◆ What is required
Taking the line with "nose: (477, 1313)" as the first and the line with "right hip: (1524, 1428)" as the last, set down exactly every line in that range from the entries below, and no more.

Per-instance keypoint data
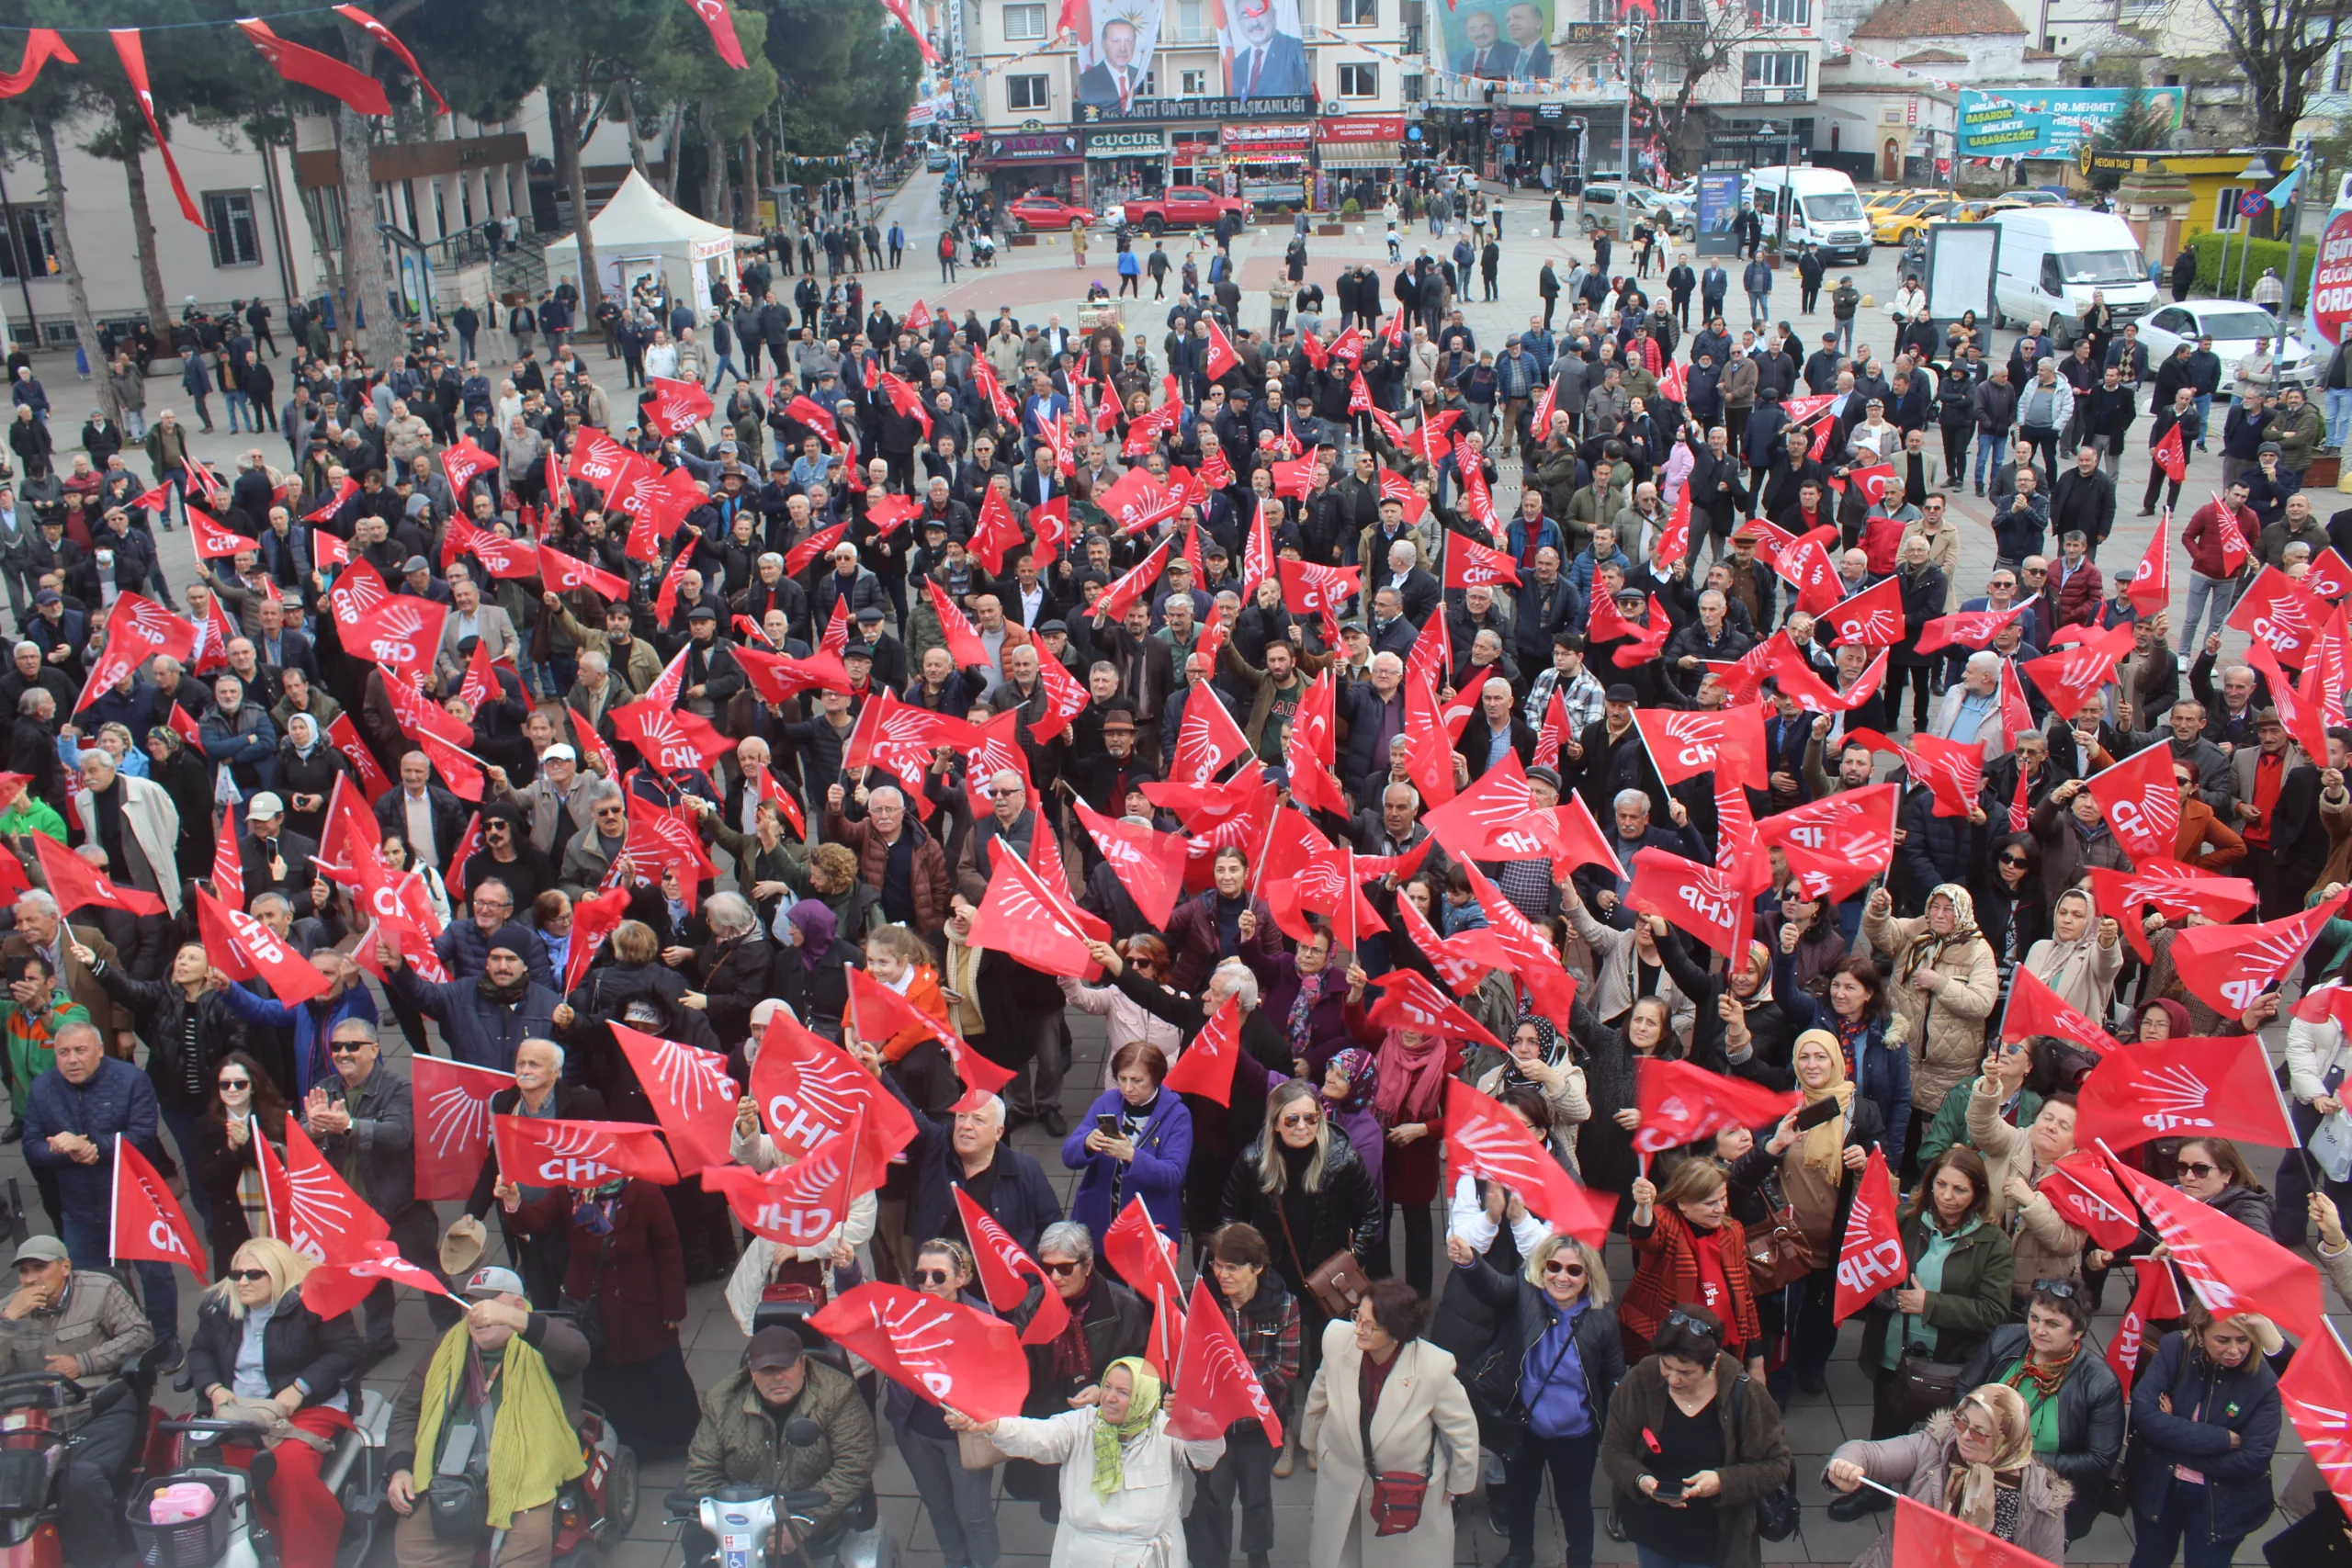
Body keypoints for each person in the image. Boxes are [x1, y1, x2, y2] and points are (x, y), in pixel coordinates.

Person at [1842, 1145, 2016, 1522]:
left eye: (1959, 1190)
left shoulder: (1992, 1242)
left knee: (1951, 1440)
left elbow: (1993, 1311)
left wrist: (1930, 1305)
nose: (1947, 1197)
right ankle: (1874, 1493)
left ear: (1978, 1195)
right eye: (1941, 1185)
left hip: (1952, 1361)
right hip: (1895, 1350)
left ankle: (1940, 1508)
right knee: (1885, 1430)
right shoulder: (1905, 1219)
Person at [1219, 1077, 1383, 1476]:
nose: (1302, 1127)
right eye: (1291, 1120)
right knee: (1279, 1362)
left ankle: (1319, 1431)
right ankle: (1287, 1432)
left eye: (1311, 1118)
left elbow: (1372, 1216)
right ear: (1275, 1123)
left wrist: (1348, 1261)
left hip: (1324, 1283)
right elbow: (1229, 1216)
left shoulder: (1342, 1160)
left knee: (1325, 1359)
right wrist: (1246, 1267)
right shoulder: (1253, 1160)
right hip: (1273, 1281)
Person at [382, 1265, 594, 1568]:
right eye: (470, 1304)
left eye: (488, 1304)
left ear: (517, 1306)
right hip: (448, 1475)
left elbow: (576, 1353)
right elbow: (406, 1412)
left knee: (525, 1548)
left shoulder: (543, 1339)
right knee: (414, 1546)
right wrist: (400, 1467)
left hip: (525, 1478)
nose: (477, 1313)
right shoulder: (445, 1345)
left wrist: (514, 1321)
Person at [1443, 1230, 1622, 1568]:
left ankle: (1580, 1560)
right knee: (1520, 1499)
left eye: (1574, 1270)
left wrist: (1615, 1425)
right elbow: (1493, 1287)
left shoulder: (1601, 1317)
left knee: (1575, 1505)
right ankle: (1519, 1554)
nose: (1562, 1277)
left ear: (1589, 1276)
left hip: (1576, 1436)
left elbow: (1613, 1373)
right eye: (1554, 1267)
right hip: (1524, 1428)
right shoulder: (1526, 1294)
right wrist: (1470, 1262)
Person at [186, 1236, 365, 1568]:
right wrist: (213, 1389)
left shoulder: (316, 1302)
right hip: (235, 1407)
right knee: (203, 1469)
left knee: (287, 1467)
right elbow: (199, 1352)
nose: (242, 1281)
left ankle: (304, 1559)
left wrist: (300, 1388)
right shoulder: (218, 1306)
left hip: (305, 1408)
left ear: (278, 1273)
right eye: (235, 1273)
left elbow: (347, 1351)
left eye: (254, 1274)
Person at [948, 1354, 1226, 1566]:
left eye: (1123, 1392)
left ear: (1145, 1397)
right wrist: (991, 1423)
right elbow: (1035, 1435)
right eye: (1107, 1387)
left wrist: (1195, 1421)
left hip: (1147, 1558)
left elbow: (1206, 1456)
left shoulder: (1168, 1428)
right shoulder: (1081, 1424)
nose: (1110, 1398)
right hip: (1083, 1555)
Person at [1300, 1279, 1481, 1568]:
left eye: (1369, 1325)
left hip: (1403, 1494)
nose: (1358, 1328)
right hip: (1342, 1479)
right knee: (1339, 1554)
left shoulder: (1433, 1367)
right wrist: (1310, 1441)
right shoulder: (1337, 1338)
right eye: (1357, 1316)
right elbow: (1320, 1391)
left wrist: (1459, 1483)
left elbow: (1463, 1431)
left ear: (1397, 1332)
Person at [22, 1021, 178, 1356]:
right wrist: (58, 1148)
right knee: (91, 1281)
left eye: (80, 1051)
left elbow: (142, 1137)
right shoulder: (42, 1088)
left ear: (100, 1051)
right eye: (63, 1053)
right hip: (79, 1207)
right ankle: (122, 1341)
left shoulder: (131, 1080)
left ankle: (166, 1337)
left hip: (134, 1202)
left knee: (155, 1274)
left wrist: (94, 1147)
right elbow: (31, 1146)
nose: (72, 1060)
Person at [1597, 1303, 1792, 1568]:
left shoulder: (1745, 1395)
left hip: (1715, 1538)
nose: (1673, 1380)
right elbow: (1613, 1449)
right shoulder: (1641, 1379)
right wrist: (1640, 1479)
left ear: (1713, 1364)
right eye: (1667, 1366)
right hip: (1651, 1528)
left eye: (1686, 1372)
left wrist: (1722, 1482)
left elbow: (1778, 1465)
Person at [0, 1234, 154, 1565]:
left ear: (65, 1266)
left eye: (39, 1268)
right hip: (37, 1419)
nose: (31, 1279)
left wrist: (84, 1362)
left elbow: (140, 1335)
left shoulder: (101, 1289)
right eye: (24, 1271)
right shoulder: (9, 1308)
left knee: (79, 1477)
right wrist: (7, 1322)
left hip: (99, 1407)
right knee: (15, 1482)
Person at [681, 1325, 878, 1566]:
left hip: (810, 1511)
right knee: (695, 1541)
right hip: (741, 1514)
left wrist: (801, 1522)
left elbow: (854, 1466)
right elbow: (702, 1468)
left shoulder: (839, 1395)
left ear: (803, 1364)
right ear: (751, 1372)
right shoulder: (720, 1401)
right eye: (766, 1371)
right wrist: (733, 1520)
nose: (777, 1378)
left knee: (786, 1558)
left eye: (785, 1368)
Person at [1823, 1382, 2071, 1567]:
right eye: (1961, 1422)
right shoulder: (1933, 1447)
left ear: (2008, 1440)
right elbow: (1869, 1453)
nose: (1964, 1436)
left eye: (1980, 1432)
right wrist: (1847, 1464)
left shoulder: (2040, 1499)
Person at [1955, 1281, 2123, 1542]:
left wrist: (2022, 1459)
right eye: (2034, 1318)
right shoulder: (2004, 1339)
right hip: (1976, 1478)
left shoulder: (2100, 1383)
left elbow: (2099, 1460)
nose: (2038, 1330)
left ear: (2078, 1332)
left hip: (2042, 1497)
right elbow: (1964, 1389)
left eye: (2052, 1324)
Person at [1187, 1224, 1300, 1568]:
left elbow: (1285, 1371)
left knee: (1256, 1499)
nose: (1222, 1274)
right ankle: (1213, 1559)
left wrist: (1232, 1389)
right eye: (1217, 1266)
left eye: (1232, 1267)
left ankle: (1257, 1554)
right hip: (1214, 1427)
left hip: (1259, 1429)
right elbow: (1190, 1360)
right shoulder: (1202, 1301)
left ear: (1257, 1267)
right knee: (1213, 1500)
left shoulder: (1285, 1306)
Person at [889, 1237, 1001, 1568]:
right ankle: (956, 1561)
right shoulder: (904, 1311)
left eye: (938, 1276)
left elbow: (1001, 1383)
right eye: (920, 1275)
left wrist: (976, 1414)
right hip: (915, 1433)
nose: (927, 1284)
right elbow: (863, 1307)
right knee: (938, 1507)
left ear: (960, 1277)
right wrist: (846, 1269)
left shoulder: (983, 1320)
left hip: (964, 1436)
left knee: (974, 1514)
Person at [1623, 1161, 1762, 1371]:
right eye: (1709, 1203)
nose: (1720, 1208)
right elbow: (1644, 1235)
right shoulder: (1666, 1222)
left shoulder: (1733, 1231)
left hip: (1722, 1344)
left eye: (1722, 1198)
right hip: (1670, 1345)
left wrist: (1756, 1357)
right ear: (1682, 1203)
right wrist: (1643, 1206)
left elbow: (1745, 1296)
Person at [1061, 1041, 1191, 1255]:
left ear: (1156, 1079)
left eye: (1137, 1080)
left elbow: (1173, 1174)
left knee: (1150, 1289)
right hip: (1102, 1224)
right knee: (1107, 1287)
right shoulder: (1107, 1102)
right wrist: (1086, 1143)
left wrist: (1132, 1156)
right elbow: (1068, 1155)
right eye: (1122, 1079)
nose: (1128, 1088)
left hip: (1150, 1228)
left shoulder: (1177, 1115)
* * *
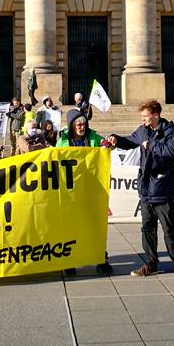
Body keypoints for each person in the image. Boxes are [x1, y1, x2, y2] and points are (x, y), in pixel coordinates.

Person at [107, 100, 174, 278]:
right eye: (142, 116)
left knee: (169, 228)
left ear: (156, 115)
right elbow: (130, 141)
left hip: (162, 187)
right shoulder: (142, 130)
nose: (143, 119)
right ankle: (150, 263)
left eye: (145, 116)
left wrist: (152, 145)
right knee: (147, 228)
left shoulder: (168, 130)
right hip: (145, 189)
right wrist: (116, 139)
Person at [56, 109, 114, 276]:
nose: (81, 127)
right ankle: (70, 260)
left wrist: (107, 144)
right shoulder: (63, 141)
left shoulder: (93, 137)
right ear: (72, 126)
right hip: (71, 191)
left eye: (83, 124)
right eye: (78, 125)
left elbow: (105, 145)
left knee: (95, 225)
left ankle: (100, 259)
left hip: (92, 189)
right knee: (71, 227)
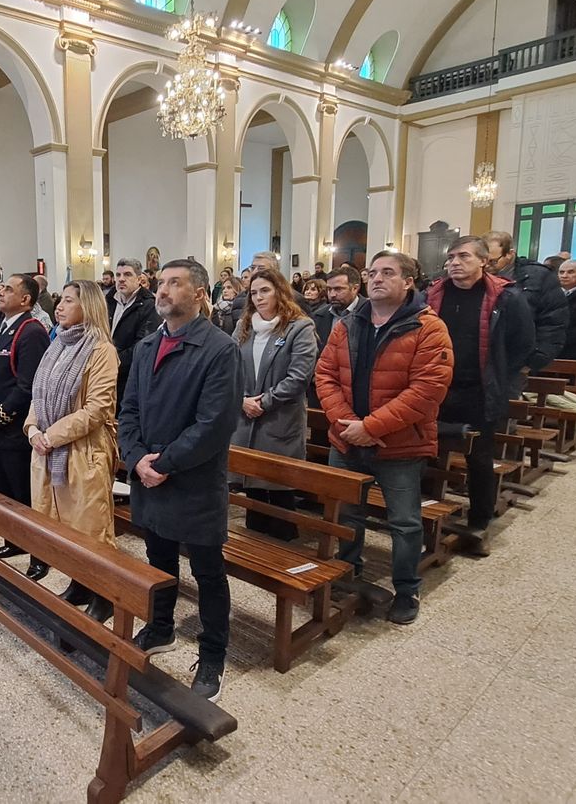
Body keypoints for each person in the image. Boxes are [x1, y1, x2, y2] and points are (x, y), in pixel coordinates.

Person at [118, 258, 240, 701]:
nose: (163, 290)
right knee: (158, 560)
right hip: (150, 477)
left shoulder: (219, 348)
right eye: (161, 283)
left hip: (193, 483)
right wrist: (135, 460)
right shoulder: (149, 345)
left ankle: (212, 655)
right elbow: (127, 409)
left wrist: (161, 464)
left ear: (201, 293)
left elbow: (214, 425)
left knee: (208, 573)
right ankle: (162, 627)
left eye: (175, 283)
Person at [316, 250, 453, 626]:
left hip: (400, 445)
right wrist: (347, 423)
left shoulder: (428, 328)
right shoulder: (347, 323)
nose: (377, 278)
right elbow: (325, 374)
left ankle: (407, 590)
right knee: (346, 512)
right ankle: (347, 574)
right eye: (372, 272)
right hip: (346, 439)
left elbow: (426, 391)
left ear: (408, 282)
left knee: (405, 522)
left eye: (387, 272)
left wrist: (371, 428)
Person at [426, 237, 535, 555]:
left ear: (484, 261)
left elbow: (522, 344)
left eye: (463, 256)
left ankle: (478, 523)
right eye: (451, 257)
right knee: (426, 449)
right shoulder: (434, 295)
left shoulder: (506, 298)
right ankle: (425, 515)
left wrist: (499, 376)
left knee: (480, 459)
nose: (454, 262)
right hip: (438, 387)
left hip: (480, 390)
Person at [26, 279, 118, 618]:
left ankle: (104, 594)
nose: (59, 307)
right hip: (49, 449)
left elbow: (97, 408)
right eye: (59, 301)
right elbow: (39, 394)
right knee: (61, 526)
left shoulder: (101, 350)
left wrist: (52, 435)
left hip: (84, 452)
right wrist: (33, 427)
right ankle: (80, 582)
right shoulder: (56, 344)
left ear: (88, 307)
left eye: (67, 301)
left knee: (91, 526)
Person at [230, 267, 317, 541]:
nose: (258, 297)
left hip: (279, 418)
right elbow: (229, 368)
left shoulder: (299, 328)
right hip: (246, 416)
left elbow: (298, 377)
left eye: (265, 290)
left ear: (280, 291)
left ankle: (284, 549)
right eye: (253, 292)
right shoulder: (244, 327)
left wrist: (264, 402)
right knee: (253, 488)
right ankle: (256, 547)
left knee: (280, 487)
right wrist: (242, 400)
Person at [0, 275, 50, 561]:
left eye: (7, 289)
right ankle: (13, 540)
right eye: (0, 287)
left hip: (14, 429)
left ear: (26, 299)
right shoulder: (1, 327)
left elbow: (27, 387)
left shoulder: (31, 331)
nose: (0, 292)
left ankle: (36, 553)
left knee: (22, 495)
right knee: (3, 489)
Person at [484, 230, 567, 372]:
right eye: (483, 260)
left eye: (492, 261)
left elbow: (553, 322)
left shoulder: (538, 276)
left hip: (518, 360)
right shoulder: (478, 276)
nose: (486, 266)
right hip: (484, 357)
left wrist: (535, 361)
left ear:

◆ Answer section
nose: (477, 1313)
right shoulder: (445, 1345)
left wrist: (514, 1321)
Person at [1443, 1230, 1622, 1568]:
left ankle: (1580, 1560)
right knee: (1520, 1499)
left eye: (1574, 1270)
left wrist: (1615, 1425)
right elbow: (1493, 1287)
left shoulder: (1601, 1317)
left knee: (1575, 1505)
right ankle: (1519, 1554)
nose: (1562, 1277)
left ear: (1589, 1276)
left hip: (1576, 1436)
left elbow: (1613, 1373)
right eye: (1554, 1267)
right hip: (1524, 1428)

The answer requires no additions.